Die Arbeitsgemeinschaft Schulen in freier Trägerschaft hat in den vergangenen Jahren wiederholt darauf aufmerksam gemacht, dass das bisherige Finanzierungssystem des Landes Berlin nur einen unzureichenden Anteil der Kosten des Schulbetriebs ausmacht. Mit 93 Prozent der Personalkosten der öffentlichen Schulen sollen die freien Schulen den kompletten Schulbetrieb bewältigen. Sächliche Kosten sowie die Investitionen für Grundstück und Gebäude bleiben unberücksichtigt. Weiterhin werden auch nicht alle Kosten für das Personal an den freien Berliner Schulen finanziert. Hier geht es insbesondere um die IT-Administration und um die Sozialarbeit an den Schulen. Nur das Klageverfahren der freien Schulen im Jahr 2021 gegen das Land Berlin hat dazu geführt, dass das Land zumindest die Ausstattung für die Verwaltungsleitung bei der Berechnung der Zuschüsse berücksichtigt.
Die freien Schulen in Berlin bekommen nichts geschenkt. Sonderprogramme des Bundes haben zumindest Investitionen im Bereich der Digitalisierung, durch den Digitalpakt, und in den Gebäuden, durch das Kommunalinvestitionsprogramm ermöglicht. Bei den diversen Berliner Sonderprogrammen bleiben die freien Schulen in der Regel außen vor. So fehlen etwa die Zugänge zu der Lernplattform des Landes genauso wie der gleichrangige Zugang zur Lehrkräftebildung in Berlin.

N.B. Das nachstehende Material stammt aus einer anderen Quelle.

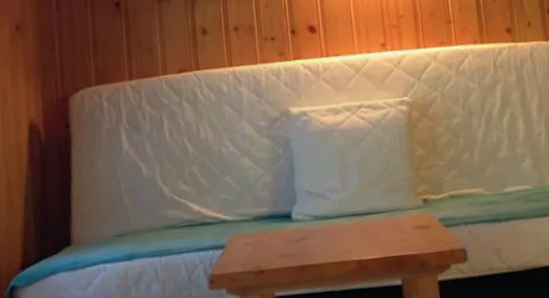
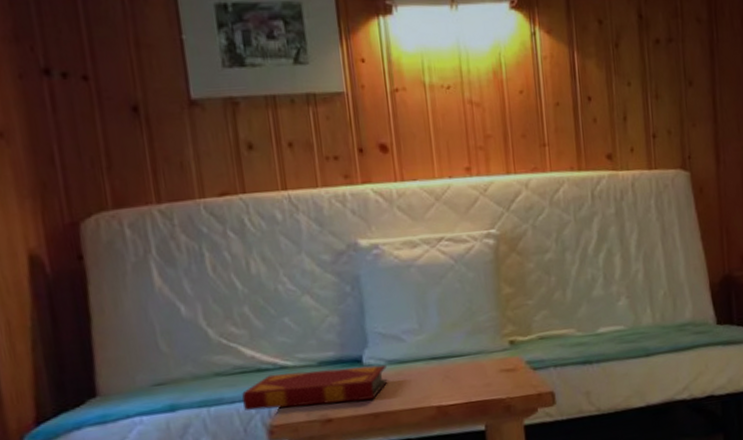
hardback book: none [189,220,314,261] -> present [242,364,388,411]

Die Schulen in freier Trägerschaft fangen diese Einnahmelücke in erster Linie durch die Schulgelder der Eltern auf. Torsten Wischnewski-Ruschin, vom Paritätischen Wohlfahrtsverband Berlin e.V. erklärt: „Sollte es bei den bisherigen Reglungen bleiben, wären die freien Schulen gezwungen, ihre Elternbeiträge um rund 20 Prozent ab dem kommenden Jahr zu erhöhen. Familien mit geringem Einkommen werden diese Schulen dann bald nicht mehr besuchen können und die bisher in vielen Schulen noch gute Mischung an Schüler*innen gerät weiter unter Druck.“
Derzeit decken die staatlichen Zuschüsse nur rund 60 bis 70 Prozent der Kosten der freien Schulen.
Die AGFS fordert daher von der Berliner Politik:
• den Zugang für einkommensschwache Familien zu verbessern (Schulgeldersatz)
• durch Zuschüsse für Kinder mit Förderbedarfen die Inklusion zu fördern
• die Beschulung von Flüchtlingen fair zu unterstützen
• die sächlichen Kosten in die Finanzierung mit aufzunehmen
• die Investitionen für den Neubau und den Erhalt der Schulen zu finanzieren
• sowie Mittel für Fort- und Weiterbildungen auch für die Lehrkräfte an den freien Schulen zur
Verfügung zu stellen
• die Wartefrist für neue Schulen zu verkürzen
• und den Schulen auch die Teilnahme an allen Landes Förderprogrammen zu ermöglichen
Die AGFS hat zur Nachwahl des Abgeordnetenhauses ein neues Finanzierungsmodell vorgelegt, dass viele dieser Forderungen einbezieht und darüber hinaus die Finanzierung zu den jeweiligen Tarifabschlüssen des Landes anpasst und die steigenden Lebenshaltungskosten jährlich mitberücksichtigt.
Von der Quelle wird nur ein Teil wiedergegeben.